I only performed one preprocessing step to create a binary classification from three original classes. Because there are three classes in the data, and I could only use two for a binary classifier, I combined the initial “high” and “medium” qualities into a new category I called “good” and the original “low” quality into a new category called “bad.” I then used these new categories to train the binary classifier. My positive event is finding milk of “good” quality, so I make “good” the first factor level for the outcome variable.

milk_clean <- milk_raw %>%
  transmute(
    pH,
    Temperature = Temprature,
    Odor,
    Fat,
    Turbidity,
    Taste,
    Color = Colour,
    Quality = factor(
      case_when(
        Grade == "high" ~ "good",
        Grade == "medium" ~ "good",
        Grade == "low" ~ "bad"
      ),
      levels = c("good", "bad")
    )
  )

knitr::kable(head(milk_clean))
pH Temperature Odor Fat Turbidity Taste Color Quality
6.6 35 0 1 0 1 254 good
6.6 36 1 0 1 0 253 good
8.5 70 1 1 1 1 246 bad
9.5 34 1 0 1 1 255 bad
6.6 37 0 0 0 0 255 good
6.6 37 1 1 1 1 255 good

Model setup and training

I used 793 rows for training and 266 rows for testing. First, I set up a logistic regression binary classifier using R’s glm function. Then, I predicted the class (stored as the variable Quality) using every other variable.

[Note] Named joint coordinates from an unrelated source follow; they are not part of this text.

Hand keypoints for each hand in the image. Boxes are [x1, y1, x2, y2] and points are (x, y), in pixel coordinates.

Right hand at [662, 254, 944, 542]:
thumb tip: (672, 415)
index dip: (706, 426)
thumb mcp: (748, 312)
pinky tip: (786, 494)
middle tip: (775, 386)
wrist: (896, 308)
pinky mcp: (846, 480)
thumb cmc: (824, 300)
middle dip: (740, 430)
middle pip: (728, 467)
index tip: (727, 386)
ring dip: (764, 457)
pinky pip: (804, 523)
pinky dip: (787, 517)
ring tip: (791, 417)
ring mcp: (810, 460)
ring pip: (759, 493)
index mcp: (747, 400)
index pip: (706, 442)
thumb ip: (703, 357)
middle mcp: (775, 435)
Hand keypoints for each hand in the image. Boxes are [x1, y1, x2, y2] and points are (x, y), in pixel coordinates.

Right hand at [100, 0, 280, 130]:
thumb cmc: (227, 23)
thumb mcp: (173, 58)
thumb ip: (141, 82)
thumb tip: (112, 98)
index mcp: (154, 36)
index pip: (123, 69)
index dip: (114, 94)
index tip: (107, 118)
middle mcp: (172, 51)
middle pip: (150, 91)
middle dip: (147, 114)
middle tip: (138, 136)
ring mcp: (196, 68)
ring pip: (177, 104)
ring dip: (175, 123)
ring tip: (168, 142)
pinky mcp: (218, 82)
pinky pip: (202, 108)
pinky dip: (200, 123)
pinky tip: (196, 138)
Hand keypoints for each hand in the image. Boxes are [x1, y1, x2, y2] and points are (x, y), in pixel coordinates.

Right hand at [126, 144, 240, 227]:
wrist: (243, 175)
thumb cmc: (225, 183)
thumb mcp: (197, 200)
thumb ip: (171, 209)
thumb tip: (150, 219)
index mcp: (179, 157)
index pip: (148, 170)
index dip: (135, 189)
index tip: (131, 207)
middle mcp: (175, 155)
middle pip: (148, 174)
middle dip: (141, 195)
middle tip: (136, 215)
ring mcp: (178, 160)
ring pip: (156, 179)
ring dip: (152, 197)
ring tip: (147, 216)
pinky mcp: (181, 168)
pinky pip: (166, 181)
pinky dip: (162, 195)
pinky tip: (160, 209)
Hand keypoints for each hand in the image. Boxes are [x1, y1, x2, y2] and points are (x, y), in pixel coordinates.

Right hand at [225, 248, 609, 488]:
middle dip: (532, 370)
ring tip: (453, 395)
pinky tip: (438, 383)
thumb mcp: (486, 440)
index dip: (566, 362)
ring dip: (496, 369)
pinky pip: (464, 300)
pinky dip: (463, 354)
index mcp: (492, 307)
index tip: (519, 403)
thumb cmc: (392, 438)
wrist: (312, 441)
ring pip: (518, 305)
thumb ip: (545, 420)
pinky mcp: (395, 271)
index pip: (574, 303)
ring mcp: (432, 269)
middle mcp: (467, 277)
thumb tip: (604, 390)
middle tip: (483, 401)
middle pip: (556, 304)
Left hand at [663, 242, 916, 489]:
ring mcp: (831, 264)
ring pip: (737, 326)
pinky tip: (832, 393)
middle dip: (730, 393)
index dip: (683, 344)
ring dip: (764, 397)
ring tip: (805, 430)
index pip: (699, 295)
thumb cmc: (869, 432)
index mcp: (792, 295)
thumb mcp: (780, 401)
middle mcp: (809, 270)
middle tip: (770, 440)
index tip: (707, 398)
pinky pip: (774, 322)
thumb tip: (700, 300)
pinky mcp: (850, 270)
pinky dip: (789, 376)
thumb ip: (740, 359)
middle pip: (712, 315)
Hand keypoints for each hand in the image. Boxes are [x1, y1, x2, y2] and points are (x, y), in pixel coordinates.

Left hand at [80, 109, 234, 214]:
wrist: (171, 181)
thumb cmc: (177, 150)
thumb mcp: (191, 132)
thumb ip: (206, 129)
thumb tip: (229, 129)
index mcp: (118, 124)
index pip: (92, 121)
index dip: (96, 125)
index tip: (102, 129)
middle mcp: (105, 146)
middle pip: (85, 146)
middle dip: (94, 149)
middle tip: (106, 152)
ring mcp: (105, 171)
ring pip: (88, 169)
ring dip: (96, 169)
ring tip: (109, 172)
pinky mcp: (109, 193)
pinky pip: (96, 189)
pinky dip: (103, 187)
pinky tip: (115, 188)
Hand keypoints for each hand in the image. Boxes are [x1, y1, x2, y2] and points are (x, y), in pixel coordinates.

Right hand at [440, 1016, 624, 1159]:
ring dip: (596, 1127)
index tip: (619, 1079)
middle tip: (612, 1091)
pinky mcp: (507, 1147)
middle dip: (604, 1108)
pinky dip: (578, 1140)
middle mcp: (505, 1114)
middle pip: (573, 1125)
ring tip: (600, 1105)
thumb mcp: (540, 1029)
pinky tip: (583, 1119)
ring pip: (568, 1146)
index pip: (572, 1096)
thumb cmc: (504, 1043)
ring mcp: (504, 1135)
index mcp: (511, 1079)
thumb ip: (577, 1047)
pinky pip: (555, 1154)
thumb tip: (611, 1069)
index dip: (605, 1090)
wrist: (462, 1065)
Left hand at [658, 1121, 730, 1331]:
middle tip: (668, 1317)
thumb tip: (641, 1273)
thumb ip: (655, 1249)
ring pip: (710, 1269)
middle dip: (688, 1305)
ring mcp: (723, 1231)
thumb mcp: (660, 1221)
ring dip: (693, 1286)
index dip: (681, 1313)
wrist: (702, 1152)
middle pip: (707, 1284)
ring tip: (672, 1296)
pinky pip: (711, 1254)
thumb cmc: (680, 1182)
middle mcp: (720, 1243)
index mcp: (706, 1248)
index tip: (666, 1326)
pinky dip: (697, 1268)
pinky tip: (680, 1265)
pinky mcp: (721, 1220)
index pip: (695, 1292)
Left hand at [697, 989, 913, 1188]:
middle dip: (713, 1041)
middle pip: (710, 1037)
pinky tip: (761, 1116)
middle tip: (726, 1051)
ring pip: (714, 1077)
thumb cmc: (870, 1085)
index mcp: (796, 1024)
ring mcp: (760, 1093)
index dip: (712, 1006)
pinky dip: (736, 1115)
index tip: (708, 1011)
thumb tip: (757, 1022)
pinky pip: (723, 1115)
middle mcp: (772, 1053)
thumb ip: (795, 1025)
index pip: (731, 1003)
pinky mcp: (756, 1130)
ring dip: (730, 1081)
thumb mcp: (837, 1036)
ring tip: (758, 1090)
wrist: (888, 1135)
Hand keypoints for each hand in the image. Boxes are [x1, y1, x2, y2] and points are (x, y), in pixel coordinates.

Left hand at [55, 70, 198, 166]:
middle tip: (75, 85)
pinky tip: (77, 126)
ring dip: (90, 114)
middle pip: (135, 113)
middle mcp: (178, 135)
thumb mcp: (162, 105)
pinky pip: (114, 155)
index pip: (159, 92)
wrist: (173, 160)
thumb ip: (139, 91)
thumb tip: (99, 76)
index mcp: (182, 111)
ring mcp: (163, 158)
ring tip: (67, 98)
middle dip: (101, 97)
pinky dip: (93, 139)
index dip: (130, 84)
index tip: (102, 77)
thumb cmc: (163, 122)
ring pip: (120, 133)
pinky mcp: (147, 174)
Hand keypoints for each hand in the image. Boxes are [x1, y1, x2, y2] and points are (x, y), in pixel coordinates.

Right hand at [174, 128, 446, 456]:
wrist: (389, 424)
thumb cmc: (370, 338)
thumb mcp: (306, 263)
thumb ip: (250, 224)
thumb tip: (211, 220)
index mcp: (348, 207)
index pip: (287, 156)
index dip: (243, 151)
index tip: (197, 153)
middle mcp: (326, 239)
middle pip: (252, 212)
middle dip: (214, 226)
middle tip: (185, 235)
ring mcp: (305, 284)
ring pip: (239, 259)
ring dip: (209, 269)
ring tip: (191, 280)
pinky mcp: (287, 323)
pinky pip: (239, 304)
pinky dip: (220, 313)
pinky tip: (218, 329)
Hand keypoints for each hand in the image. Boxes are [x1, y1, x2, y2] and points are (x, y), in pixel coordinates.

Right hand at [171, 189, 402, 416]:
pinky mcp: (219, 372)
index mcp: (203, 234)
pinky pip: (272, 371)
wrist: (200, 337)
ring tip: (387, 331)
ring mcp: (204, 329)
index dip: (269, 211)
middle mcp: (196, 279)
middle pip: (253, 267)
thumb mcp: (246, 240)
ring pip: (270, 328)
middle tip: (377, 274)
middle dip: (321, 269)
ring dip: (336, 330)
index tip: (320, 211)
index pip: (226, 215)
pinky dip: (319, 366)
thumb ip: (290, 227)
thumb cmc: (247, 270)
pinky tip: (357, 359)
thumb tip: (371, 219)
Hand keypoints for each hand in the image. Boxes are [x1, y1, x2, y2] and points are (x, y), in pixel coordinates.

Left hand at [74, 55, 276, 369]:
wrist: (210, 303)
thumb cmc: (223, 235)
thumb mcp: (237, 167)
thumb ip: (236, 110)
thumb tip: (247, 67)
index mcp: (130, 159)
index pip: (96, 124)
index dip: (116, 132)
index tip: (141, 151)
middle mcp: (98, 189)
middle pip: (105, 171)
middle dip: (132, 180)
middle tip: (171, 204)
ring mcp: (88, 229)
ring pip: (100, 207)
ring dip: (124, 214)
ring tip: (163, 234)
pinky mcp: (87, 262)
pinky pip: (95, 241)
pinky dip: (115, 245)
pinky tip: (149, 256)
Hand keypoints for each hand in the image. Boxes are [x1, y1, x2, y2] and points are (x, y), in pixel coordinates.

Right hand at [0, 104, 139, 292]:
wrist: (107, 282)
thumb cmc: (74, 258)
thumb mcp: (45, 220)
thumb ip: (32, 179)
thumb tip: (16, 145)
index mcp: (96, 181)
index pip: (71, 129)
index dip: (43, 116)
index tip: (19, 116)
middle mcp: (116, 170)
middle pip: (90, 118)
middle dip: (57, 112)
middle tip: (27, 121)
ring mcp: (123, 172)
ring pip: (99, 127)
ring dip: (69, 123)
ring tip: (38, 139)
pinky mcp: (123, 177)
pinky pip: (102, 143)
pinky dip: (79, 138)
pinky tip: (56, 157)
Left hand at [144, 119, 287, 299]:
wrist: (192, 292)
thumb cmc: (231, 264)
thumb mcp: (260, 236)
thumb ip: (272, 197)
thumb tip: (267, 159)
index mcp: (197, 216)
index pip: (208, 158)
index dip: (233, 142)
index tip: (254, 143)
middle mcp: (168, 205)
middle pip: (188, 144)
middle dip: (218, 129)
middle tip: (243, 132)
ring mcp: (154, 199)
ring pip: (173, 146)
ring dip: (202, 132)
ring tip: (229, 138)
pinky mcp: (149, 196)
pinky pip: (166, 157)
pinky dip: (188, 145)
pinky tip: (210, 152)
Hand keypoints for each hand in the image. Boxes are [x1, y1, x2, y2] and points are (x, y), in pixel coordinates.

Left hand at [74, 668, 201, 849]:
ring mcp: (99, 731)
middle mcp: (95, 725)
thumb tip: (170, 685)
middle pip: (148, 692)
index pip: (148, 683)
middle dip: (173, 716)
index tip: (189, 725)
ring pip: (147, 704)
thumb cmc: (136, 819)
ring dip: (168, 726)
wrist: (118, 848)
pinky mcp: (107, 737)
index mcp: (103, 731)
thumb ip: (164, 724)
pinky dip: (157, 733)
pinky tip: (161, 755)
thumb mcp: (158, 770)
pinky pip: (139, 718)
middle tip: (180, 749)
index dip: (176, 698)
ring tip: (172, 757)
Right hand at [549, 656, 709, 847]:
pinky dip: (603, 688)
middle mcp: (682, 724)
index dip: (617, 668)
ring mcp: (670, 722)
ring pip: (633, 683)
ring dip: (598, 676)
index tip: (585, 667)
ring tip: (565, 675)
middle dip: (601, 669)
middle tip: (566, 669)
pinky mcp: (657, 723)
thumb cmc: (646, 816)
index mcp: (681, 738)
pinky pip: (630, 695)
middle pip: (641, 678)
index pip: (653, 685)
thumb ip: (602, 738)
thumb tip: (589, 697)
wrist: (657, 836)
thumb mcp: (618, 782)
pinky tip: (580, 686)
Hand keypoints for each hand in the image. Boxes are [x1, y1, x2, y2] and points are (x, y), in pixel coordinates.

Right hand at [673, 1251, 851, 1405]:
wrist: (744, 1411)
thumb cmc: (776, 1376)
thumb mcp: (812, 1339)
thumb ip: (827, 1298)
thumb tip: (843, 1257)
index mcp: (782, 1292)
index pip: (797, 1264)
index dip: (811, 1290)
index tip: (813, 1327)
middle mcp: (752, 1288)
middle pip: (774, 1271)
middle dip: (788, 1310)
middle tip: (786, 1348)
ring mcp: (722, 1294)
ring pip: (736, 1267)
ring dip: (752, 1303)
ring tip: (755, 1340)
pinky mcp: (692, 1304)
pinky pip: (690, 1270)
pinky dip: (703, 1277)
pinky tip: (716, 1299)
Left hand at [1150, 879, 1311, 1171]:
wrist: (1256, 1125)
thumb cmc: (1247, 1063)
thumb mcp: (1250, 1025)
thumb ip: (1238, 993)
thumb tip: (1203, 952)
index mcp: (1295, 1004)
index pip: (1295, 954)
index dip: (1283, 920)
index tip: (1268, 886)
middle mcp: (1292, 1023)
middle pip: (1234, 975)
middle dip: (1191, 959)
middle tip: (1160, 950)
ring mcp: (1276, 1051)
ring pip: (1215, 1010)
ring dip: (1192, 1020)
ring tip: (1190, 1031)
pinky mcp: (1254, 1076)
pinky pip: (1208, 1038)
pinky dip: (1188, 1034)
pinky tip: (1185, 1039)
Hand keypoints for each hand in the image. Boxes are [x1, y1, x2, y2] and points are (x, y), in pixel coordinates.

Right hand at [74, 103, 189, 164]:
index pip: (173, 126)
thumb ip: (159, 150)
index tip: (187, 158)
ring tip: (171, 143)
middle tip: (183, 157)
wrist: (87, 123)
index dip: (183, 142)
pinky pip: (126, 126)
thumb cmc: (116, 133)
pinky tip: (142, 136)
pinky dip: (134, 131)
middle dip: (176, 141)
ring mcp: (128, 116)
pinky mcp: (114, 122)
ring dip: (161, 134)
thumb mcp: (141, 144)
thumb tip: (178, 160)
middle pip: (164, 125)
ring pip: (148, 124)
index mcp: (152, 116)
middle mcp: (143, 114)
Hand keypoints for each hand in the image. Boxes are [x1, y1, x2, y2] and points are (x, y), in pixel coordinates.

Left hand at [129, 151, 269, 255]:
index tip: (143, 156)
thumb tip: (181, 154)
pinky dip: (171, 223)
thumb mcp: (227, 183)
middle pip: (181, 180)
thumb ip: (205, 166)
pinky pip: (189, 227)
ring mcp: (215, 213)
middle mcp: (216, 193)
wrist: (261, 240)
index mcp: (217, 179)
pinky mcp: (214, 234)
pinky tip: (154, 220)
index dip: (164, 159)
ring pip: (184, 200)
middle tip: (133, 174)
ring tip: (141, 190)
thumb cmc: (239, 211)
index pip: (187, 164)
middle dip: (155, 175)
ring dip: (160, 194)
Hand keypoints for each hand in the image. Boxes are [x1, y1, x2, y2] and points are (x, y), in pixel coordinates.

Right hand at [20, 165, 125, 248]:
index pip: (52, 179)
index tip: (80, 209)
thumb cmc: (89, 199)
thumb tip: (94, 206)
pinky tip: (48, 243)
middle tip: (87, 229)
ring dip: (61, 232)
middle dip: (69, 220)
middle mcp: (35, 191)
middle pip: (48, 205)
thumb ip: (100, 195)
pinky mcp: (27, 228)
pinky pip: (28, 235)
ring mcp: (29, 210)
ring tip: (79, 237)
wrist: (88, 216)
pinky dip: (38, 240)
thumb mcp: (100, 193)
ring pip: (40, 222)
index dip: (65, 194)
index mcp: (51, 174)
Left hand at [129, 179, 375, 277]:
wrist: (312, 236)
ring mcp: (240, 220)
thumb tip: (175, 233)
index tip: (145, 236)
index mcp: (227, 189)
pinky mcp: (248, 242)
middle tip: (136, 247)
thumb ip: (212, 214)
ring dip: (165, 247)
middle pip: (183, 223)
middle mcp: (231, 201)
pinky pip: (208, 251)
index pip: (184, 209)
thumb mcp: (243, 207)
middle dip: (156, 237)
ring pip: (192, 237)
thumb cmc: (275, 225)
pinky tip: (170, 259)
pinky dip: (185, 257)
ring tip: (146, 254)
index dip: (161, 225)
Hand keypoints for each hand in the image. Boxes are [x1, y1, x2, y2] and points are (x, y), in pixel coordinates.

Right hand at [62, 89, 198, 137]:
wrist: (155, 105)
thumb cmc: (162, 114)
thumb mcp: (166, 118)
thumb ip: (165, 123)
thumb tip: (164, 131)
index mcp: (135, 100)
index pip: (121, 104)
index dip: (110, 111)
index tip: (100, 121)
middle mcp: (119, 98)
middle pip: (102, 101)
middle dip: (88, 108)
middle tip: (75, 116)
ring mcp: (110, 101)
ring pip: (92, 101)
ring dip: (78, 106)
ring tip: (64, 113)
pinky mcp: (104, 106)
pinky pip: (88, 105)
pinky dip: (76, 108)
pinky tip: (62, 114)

milk_split <- initial_split(milk_clean, prop = 0.75, strata = Quality)

logistic_model <- logistic_reg() %>%
  set_engine("glm") %>%
  set_mode("classification")

logistic_last_fit <- logistic_model %>%
  last_fit(Quality ~ ., split = milk_split)

Results

ROC AUC and accuracy metrics

logistic_last_fit %>%
  collect_metrics() %>%
  knitr::kable()
.metric .estimator .estimate .config
accuracy binary 0.8308271 Preprocessor1_Model1
roc_auc binary 0.9195382 Preprocessor1_Model1

ROC curve and mosaic plot

logistic_last_fit_results <- logistic_last_fit %>%
  collect_predictions()

logistic_last_fit_results %>%
  roc_curve(truth = Quality, .pred_good) %>%
  autoplot()

logistic_last_fit_results %>%
  conf_mat(truth = Quality, estimate = .pred_class) %>%
  autoplot(type = "mosaic")

The ROC plot shows the ROC AUC of 0.92 visually. In the mosaic plot, we see the sensitivity of 90% is better than the specificity of 77%.

All metrics

logistic_last_fit_results %>%
  conf_mat(truth = Quality, estimate = .pred_class) %>%
  summary() %>%
  knitr::kable()
.metric .estimator .estimate
accuracy binary 0.8308271
kap binary 0.6528221
sens binary 0.8354430
spec binary 0.8240741
ppv binary 0.8741722
npv binary 0.7739130
mcc binary 0.6537762
j_index binary 0.6595171
bal_accuracy binary 0.8297586
detection_prevalence binary 0.5676692
precision binary 0.8741722
recall binary 0.8354430
f_meas binary 0.8543689

Conclusion and next steps

I was happy with how simple it was to set up the logistic model using tidymodels and achieve decent results with such a basic model. However, there is room for improvement in terms of specificity. The next step would be to try more complex binary classification models to determine if they can achieve better metrics.